All members of the One Hundred Fifty-seventh regiment and many others among the older residents of Cortland will remember H. H. Coleman, better known as "Quash," the colored boy, who was picked up by Col. J. C. Carmichael in the South during the war and brought back to Cortland by him after the war was over.
The boy was about 17 or 18 years of age and acted as Colonel Carmichael's body servant and took care of his horse. He could neither read nor write, nor did he know his real name, nor who his parents were. He remained with Col. Carmichael in Cortland for three or four years, was taught to read and write and in addition to caring for the colonel's horses, worked in the furniture store of which Colonel Carmichael was then the proprietor. After learning to read, the necessity for having a name by which he could be known occurred to him and he selected the name Henry H. Coleman. After leaving Cortland he went to Ithaca where he married and where he has since made his home.
The Ithaca papers of Saturday contain an account of his death by his own hand in that city on Friday night or Saturday morning last. The body was found about 10 o'clock Saturday morning in the colored Masonic and Odd Fellows lodge rooms at the corner of Albany and State-sts. The body was then cold and it is believed the man had been dead several hours.
In an adjoining room large pools of blood marked the place where he had cut his throat. A white handled razor, covered with blood, was found lying among some papers in the middle of the room.
Mr. Coleman had until six weeks ago been janitor of the First National bank of Ithaca for five years. Since losing his position in the bank he had become despondent and only a few days ago he told his wife that he wished be was dead. Coroner Judd took charge of the case. Mr. Coleman was about 60 years of age. He had no children and is survived only by his wife.
An Ancient Document.
Mr. E. C. Rindge has in his possession an ancient, time worn document which he regards as a curiosity and treasure as an heirloom. It is a deed dated Dec. 20, 1802, just 100 years ago Saturday, and is the record of the conveyance of the farm where Mr. Rindge now lives from John Keep of Homer to Isaac Rindge, the grandfather of the present owner.
BREVITIES.
—The Holiday vacation in the city schools will begin next Wednesday noon and continue until Monday morning, Jan. 5.
—The Cortland Business institute will close Wednesday afternoon for the Holiday vacation.
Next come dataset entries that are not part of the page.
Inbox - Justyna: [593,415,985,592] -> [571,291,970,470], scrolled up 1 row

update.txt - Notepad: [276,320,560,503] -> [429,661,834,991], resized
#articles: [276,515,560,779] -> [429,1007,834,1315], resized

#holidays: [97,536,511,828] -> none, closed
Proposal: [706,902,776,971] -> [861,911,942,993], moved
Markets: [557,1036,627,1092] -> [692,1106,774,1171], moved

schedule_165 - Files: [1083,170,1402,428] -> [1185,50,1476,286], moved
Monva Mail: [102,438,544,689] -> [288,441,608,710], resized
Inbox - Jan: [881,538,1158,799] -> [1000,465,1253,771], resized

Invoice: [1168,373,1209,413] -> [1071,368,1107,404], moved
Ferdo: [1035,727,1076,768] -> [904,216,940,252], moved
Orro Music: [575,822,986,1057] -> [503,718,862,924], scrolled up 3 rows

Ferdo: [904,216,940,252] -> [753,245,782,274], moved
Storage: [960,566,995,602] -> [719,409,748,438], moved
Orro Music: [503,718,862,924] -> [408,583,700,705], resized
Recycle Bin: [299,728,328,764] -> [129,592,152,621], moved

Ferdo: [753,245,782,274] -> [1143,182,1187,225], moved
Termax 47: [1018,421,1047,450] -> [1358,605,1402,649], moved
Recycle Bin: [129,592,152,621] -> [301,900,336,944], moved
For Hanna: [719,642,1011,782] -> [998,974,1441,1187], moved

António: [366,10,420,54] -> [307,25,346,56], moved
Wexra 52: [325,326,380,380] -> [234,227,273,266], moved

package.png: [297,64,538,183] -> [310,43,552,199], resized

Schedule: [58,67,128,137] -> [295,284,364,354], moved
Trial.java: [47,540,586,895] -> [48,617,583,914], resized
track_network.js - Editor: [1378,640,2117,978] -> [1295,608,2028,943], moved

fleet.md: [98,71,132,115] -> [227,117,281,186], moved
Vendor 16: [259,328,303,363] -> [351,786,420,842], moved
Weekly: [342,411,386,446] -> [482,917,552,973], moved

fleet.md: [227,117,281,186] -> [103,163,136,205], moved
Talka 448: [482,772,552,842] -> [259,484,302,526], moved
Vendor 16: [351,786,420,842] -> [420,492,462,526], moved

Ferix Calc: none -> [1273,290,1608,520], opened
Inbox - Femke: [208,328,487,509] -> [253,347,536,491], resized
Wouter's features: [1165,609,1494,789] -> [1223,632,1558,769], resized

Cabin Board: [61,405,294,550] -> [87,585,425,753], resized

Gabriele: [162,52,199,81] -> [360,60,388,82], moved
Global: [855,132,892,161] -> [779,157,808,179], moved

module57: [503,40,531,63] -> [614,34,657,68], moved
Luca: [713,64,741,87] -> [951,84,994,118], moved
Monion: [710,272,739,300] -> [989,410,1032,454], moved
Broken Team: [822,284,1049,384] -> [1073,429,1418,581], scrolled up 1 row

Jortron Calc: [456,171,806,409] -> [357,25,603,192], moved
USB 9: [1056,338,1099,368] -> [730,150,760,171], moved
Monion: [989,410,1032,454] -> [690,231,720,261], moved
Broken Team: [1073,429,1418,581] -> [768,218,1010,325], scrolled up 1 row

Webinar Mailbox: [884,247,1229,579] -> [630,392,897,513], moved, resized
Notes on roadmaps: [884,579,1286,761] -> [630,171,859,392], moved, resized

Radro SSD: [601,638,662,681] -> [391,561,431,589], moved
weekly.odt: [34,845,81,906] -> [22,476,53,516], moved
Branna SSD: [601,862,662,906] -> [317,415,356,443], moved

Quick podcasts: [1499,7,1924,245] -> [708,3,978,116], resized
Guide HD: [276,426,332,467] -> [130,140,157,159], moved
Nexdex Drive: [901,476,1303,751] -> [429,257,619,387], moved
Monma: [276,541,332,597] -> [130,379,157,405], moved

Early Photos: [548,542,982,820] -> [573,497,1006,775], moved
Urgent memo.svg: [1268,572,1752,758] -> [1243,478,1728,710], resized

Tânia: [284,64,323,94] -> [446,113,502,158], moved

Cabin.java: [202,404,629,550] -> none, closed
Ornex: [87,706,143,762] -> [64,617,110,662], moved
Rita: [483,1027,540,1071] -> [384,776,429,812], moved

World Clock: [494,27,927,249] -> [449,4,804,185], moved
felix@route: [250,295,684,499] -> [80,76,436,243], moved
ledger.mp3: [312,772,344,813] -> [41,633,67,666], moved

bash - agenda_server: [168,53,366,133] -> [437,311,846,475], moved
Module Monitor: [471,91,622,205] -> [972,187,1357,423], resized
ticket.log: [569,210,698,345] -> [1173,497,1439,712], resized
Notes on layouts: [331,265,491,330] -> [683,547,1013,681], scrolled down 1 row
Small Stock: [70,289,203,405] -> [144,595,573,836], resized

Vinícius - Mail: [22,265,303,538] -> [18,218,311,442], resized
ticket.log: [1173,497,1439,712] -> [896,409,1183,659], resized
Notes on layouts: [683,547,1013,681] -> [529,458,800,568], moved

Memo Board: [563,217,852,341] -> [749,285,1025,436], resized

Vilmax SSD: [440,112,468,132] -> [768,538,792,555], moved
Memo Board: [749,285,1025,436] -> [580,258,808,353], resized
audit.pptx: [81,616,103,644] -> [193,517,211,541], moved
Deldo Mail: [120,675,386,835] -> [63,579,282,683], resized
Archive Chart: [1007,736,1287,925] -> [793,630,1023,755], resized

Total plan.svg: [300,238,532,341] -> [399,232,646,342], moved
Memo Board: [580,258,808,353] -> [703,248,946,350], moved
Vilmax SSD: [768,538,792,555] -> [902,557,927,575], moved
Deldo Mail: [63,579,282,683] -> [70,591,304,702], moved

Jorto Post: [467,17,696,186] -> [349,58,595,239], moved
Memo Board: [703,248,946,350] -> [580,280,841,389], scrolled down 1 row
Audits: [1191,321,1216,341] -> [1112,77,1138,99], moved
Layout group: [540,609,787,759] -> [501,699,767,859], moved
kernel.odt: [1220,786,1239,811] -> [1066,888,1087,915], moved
It will open again Monday, Jan. 5.
—A regular meeting of the Royal Arcanum council will be held Tuesday evening Dec. 23 at G. A. R. hall at 7:30 o'clock. Officers for 1903 will be elected.
—Work on the new Central school building [extension on existing building] is rapidly nearing completion and will be ready for use at the opening of the second term of school during the early part of February.
—Soda water dealers who put a "stick" into their soda will have to pay the special tax of retail liquor dealers hereafter. The commissioner of internal revenue has sent out a notice to this effect.
—The new display advertisements today are—Smith & Beaudry, Christmas supplies, page 5; McGraw & Elliott, Suggestions for Christmas, page 6; McKinney & Doubleday, Christmas specials, page 7; G. H. Wiltsie, Handkerchiefs, etc., page 6; L. Randall, Christmas candies, page 6.